Visual Generation in the New Era: An Evolution from Atomic Mapping to Agentic World Modeling
Keming Wu, Zuhao Yang, Kaichen Zhang, Shizun Wang, Haowei Zhu, Sicong Leng, Zhongyu Yang, Qijie Wang, Sudong Wang, Ziting Wang, Zili Wang, Hui Zhang, Haonan Wang, Hang Zhou, Yifan Pu, Xingxuan Li, Fangneng Zhan, Bo Li, Lidong Bing, Yuxin Song, Ziwei Liu, Wenhu Chen
2026-05-01
Summary
This paper discusses the current limitations of AI models that create images, even though they've gotten really good at making things *look* realistic. It argues that these models need to move beyond just making pretty pictures and start actually *understanding* the world they're depicting.
What's the problem?
Current image-generating AI excels at things like making photos look real, adding text to images, and following simple instructions. However, they struggle with understanding how things relate to each other in space, remembering details over time, creating consistent scenes, and understanding cause and effect. For example, an AI might draw a shadow pointing the wrong way or create an object that doesn't make sense in the context of the scene. They focus too much on how things *appear* and not enough on how things *work*.
What's the solution?
The authors propose a way to think about the evolution of these models, breaking it down into five levels, from simple image creation to complex 'world-modeling' where the AI understands and interacts with a virtual environment. They also highlight key areas where technical improvements are needed, like better ways to guide the image creation process, combining understanding and generation into one step, improving how images are represented internally, and refining the training process.

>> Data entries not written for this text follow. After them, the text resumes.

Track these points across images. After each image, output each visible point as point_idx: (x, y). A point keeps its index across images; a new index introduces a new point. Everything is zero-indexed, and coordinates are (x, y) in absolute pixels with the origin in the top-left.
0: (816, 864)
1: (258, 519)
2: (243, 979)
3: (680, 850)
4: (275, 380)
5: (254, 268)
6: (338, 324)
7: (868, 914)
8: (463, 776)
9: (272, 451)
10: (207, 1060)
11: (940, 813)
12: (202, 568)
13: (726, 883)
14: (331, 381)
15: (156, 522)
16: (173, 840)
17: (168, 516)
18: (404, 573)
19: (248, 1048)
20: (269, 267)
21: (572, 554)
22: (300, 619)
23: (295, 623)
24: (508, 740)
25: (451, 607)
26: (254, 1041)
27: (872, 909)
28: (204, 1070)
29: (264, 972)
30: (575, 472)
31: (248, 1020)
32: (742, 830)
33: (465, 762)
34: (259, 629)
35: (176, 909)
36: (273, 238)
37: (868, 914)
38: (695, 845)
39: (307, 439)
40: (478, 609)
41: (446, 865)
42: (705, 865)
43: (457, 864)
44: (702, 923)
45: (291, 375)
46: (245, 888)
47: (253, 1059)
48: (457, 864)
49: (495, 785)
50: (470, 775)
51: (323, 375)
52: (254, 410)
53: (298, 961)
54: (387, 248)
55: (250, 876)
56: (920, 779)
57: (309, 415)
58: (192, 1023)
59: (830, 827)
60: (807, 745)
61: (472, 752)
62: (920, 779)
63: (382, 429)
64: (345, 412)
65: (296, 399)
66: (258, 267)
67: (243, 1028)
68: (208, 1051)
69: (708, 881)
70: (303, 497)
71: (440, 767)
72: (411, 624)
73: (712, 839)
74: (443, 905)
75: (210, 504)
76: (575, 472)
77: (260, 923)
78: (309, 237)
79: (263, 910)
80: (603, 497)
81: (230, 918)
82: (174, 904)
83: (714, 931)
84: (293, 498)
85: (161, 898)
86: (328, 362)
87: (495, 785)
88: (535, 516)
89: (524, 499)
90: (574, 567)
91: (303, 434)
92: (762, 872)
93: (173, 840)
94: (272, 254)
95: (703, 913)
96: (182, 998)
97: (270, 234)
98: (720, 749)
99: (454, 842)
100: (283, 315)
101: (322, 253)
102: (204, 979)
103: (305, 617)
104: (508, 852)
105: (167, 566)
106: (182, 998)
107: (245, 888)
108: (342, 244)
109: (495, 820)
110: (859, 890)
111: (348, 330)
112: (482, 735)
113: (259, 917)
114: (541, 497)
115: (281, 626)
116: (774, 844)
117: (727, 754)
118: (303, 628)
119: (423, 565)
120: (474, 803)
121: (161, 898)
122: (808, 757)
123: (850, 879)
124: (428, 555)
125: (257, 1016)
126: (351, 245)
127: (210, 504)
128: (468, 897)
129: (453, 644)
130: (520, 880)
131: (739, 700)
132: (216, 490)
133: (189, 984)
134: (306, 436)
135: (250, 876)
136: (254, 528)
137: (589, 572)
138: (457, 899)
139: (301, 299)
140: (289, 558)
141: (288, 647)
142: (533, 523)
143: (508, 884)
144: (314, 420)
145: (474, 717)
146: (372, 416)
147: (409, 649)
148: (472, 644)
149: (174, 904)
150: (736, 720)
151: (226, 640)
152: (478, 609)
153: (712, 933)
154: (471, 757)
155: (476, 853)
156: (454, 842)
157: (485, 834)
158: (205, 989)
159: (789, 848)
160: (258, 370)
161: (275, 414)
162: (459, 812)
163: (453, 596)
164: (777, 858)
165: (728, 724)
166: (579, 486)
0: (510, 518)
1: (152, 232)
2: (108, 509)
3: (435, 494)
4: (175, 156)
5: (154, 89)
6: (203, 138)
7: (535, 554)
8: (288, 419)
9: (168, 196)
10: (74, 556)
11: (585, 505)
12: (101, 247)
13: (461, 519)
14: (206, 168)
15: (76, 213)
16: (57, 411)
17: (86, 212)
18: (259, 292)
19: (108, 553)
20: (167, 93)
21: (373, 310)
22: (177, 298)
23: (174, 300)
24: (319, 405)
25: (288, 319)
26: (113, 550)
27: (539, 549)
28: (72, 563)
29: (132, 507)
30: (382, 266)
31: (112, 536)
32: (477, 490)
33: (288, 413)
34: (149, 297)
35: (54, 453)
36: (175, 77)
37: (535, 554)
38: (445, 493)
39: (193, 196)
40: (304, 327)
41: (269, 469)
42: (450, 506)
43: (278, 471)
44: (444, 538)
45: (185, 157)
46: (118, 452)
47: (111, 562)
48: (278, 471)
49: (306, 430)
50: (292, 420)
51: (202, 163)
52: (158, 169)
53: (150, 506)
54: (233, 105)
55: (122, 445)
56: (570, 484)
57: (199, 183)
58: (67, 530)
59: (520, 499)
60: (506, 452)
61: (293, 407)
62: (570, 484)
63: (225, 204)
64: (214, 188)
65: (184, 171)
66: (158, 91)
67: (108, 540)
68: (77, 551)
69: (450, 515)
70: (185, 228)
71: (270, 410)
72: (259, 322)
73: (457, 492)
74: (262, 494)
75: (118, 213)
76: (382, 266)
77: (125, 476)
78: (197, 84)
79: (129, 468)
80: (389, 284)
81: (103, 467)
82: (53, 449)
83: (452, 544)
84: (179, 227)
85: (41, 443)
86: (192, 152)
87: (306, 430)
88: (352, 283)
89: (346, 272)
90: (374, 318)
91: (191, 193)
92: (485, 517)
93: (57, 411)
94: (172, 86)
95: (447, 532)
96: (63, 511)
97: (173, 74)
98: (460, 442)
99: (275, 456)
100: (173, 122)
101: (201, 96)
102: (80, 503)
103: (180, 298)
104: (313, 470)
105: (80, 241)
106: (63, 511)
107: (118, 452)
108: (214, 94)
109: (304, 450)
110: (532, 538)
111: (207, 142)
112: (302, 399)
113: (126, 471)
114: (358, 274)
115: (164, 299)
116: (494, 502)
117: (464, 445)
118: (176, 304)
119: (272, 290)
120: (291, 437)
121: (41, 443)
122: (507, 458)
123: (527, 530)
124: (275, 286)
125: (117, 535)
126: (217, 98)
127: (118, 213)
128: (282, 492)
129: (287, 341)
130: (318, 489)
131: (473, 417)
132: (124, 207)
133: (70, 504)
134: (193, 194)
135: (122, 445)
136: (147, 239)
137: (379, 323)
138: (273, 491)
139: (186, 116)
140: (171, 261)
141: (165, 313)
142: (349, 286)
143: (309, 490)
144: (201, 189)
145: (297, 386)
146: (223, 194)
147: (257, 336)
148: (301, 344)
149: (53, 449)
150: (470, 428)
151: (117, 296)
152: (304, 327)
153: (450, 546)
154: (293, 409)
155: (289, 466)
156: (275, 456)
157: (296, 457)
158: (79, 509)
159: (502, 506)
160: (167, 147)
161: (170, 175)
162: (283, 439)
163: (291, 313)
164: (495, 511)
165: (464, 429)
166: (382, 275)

They also point out that current methods for judging how well these models are doing often focus too much on how good the image *looks* and not enough on whether it's logically consistent.
Why it matters?
This work is important because it sets a roadmap for the future of image generation. It pushes the field to focus on building AI that doesn't just create visually appealing images, but actually understands the world and can create images that are both realistic and logically sound. This is crucial for applications like virtual reality, robotics, and even just creating helpful and reliable visual content.
Abstract
Recent visual generation models have made major progress in photorealism, typography, instruction following, and interactive editing, yet they still struggle with spatial reasoning, persistent state, long-horizon consistency, and causal understanding. We argue that the field should move beyond appearance synthesis toward intelligent visual generation: plausible visuals grounded in structure, dynamics, domain knowledge, and causal relations. To frame this shift, we introduce a five-level taxonomy: Atomic Generation, Conditional Generation, In-Context Generation, Agentic Generation, and World-Modeling Generation, progressing from passive renderers to interactive, agentic, world-aware generators. We analyze key technical drivers, including flow matching, unified understanding-and-generation models, improved visual representations, post-training, reward modeling, data curation, synthetic data distillation, and sampling acceleration. We further show that current evaluations often overestimate progress by emphasizing perceptual quality while missing structural, temporal, and causal failures. By combining benchmark review, in-the-wild stress tests, and expert-constrained case studies, this roadmap offers a capability-centered lens for understanding, evaluating, and advancing the next generation of intelligent visual generation systems.